そして、陽菜も大学で生理になってしまい、下着が汚れてしまったので
今日は不参加と連絡があった時には、亮介も私も居酒屋に居た。
未成年だった私は専ら食べる専門。亮介は少し呑んでいたかもしれない・・
居酒屋を後にして2人で さっきの公園に行きブランコに乗った。
子供に戻ったように2人で必死に高さを競った。
ブランコが止まった瞬間、どちらともなくキスをしていた・・

「私、ファーストキスだった」
「マジか・・」

そして又、唇が重なった。
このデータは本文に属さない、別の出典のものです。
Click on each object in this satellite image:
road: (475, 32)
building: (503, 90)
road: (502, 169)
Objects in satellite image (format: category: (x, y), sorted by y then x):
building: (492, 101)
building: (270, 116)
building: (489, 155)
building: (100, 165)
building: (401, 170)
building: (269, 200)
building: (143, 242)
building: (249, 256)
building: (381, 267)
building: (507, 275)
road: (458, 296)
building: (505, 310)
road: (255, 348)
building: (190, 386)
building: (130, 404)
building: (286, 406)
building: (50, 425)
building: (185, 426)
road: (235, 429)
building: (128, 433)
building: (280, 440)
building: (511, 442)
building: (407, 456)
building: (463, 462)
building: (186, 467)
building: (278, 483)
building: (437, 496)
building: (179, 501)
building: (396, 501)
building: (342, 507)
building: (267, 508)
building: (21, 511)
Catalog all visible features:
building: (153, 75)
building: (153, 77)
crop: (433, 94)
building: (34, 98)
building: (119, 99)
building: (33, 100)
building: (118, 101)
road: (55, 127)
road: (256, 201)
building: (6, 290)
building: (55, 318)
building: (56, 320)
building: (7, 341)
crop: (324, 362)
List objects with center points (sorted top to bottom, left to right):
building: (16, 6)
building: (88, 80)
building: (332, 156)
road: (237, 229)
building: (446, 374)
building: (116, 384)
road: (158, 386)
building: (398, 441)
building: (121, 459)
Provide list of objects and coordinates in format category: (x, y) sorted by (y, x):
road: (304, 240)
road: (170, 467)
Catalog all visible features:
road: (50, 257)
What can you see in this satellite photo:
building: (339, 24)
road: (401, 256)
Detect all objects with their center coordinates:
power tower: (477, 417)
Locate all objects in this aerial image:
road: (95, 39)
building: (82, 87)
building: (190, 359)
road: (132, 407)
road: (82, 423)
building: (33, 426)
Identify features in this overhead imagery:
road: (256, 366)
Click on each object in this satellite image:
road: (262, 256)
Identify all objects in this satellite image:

今度はもっと吸い付くようなキス・・
唇が離れた時に、私と彼の唇にキラリと糸の橋がかかっていた・・

「うち、ここから歩いて直ぐ・・来ない?」

頷く・・
彼は私の手を引いて速足で歩く・・まるで逃げられない様に・・
ふと コンビニで彼が止まる。
「少し、ここで待ってて 直ぐに戻るから」
彼は本当に直ぐに戻ってきた。その手には何も持っていなかった・・
不思議に思ったけれど・・又、彼に繋がれた手に神経が集中してそれ以上
考えるのを止めた。

彼の部屋は1LDK 男性の部屋に入ったのは勿論初めてだったけれど、
多分、綺麗に片付いている部屋だと思う。
無駄な物が何も無く、スッキリしていた。
身長が高いからセミダブルのベッドだと言っていたと思うけれど
緊張していて余り覚えていない。

今日みたいに部屋に入って直ぐに抱きしめられた・・
キツくキツく息が出来ない位に・・
軽く啄むようなキスを何回も何回も繰り返し、
「美月、口開けて・・」の言葉と共に彼の舌が私の口の中
 全てを蹂躙した。
そのキスは私が知っているテレビで見るキスとは違い、もっともっと
淫靡なキスだった。
そのキスをされていると、お腹の奥がズキとした・・
玄関の外で靴音がした・・
「亮介、ここじゃイヤ・・」
その時は今日と違い、手を引かれて寝室に誘われた。